The new research found that tomato extracts from two different Southern Italian regions, the San Marzano and Corbarino tomatoes, may help stop stomach cancer cell growth and prevent the cells from morphing into malignant mechanisms.
Researchers further concluded that tapping into this cancer fighting ability may be used in the future to both prevent and treat different forms of gastric cancer. And the best part is that folks can enjoy these benefits simply by eating ripe tomatoes without buying special extracts.
“There antitumor effect seems not to be related one specific component such as lycopene but rather to the whole tomato itself,” says lead author Daniela Barone in a recent statement.
Tara Gidus Collingwood, the team dietitian for the Orlando Magic basketball team and author of the “Flat Belly Cookbook,” tells Newsmax Health that it’s not only tomatoes that are a healthy part of Italian cuisine, but other foods associated with the Mediterranean diet.
Here’s a rundown:
Olive oil. This Italian favorite is high in heart-healthy monounsaturated fats that help lower your LDL or so-called “bad” cholesterol, especially when used to replace saturated fat. “Watch the calorie count, however,” warns Collingwood. “One tablespoon has 125 calories so use it sparingly.”
Red wine. Although red wine has disease fighting phytonutrients such as resveratrol and anthocyanins which are linked to heart health, Collingwood again says that moderation is the key to reaping its health benefits. “A glass or two daily is fine, but don’t overdo,” she says.
Garlic. Garlic has been linked to heart health and reducing certain cancers in several scientific studies. Cardiologist Dr. Matthew Budoff, of the University of California-Los Angeles, found that Aged Garlic Extract even reduced dangerous plaque buildup in arteries. This staple of Italian cuisine is also thought to be an antifungal and antibacterial agent.
Farro. This traditional and delicious Italian grain is high in fiber, protein and iron. It’s chewy, nutty texture is a healthy way to get disease-fighting whole grains into your diet.
Figs. Just two of these healthy autumn treats are a great way to increase your fiber intake and provide 1/10 of your daily potassium requirement.
Eggplant. This nightshade plant is packed with several phytonutrients that act as antioxidants to stop free radical damage. It’s also a very versatile vegetable that makes an ideal meat replacement when grilled.
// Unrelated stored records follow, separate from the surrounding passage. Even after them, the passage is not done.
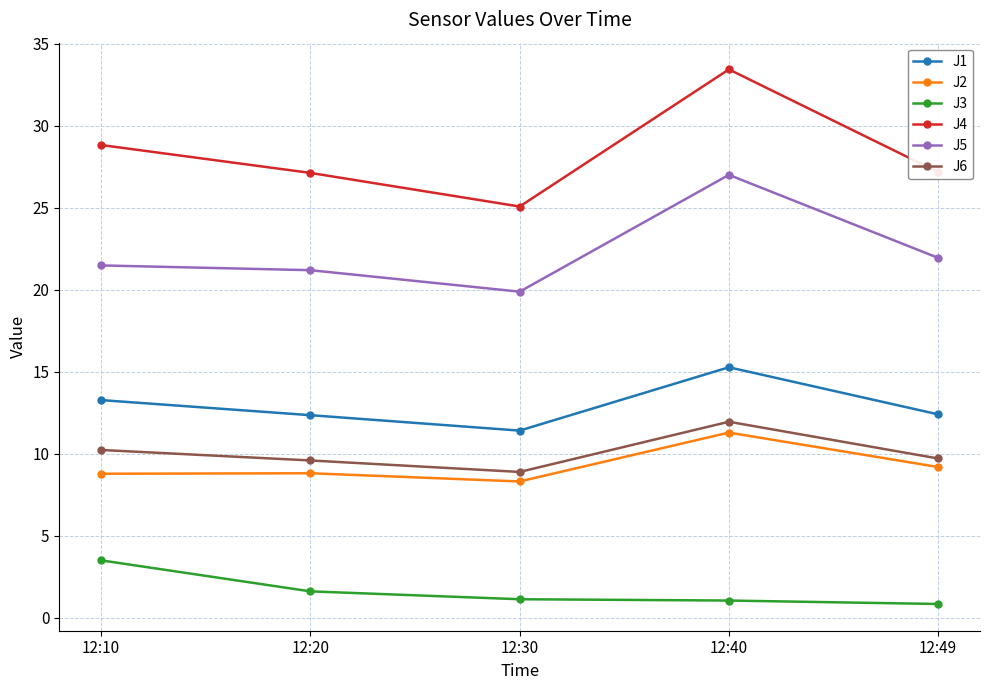

What is the minimum value for J1?

11.4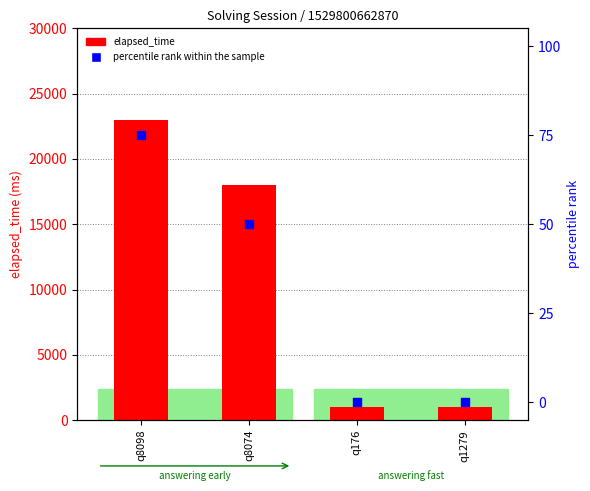

At how many categories does at least one series exceed 12803?

2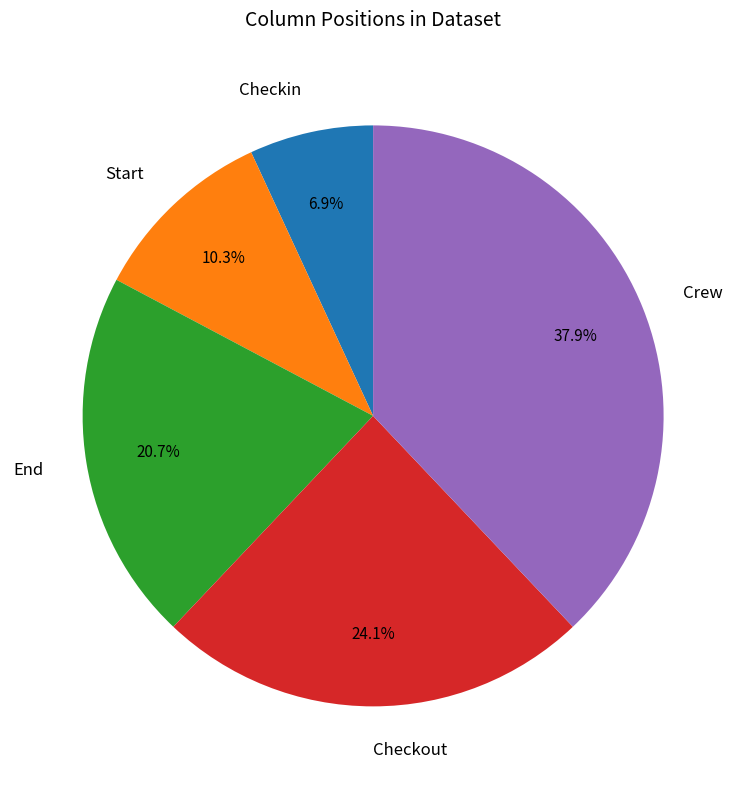

The End slice represents 21% of the pie. True or false?

True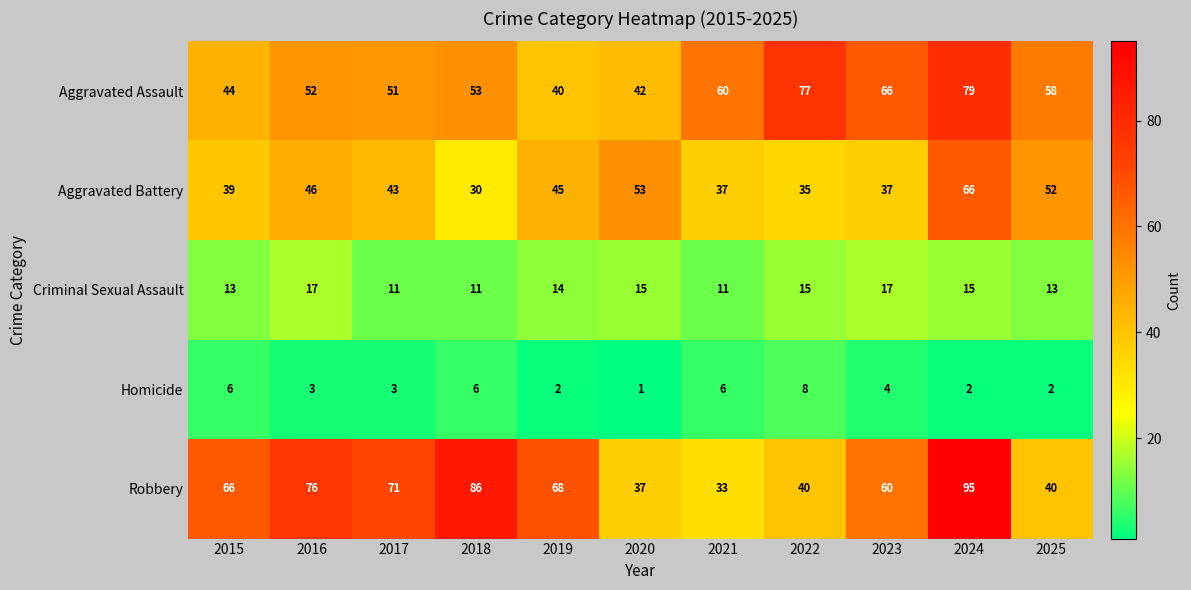

At 2016, list the series in order from largest to smallest.

Robbery, Aggravated Assault, Aggravated Battery, Criminal Sexual Assault, Homicide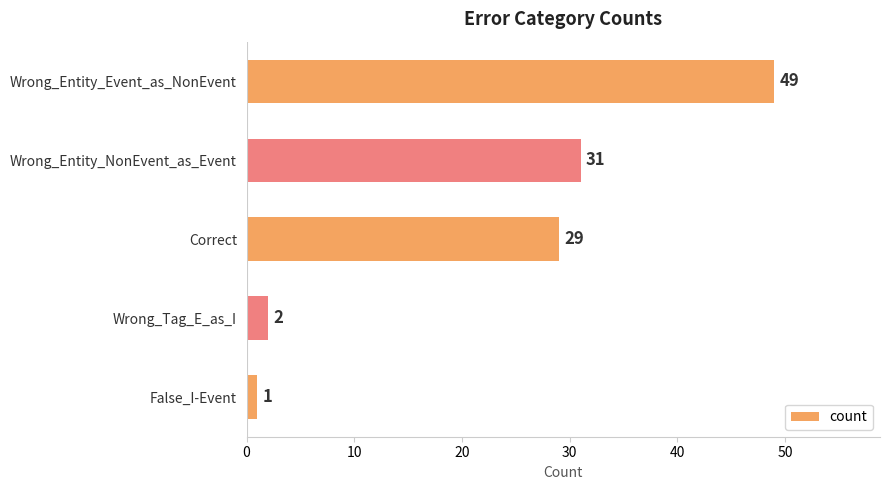

List the labels in order of value, largest first.

Wrong_Entity_Event_as_NonEvent, Wrong_Entity_NonEvent_as_Event, Correct, Wrong_Tag_E_as_I, False_I-Event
Fish. Fresh fish is an excellent source of selenium and niacin and the oily varieties, often featured in Italian cuisine, contains heart and brain healthy, anti-inflammatory omega-3 fatty acids. Canned sardines work well too, notes the expert.
Ricotta. This commonly consumed cheese is an excellent source of protein and calcium. A half cup contains 14 grams of protein and 25 percent of your daily calcium requirements. Choose part-skim ricotta to slash calories without sacrificing lots of flavor.
White beans. Italians often cook with white beans. Think of the classic, mouth-watering soup Pasta e Fagioli. White beans are load with fiber, protein and potassium and make an excellent lunch or dinner dish.
Leafy greens. Delicious greens such as escarole, broccoli rabe and spinach are frequent guests on Italian menus. Leafy greens are great sources of vitamins A, C and K as well as folate. Plus they add fiber to your meal and promote a healthy digestive tract,
Pasta. What’s an Italian meal without pasta? “When pasta is cooked al dente, it is actually fairly low on the glycemic index,” notes Collingwood. “It’s a good source of complex carbohydrates which provide energy and is packed with B vitamins. Pasta is also an excellent vehicle for nutrition when paired with tomatoes, leafy greens and beans.”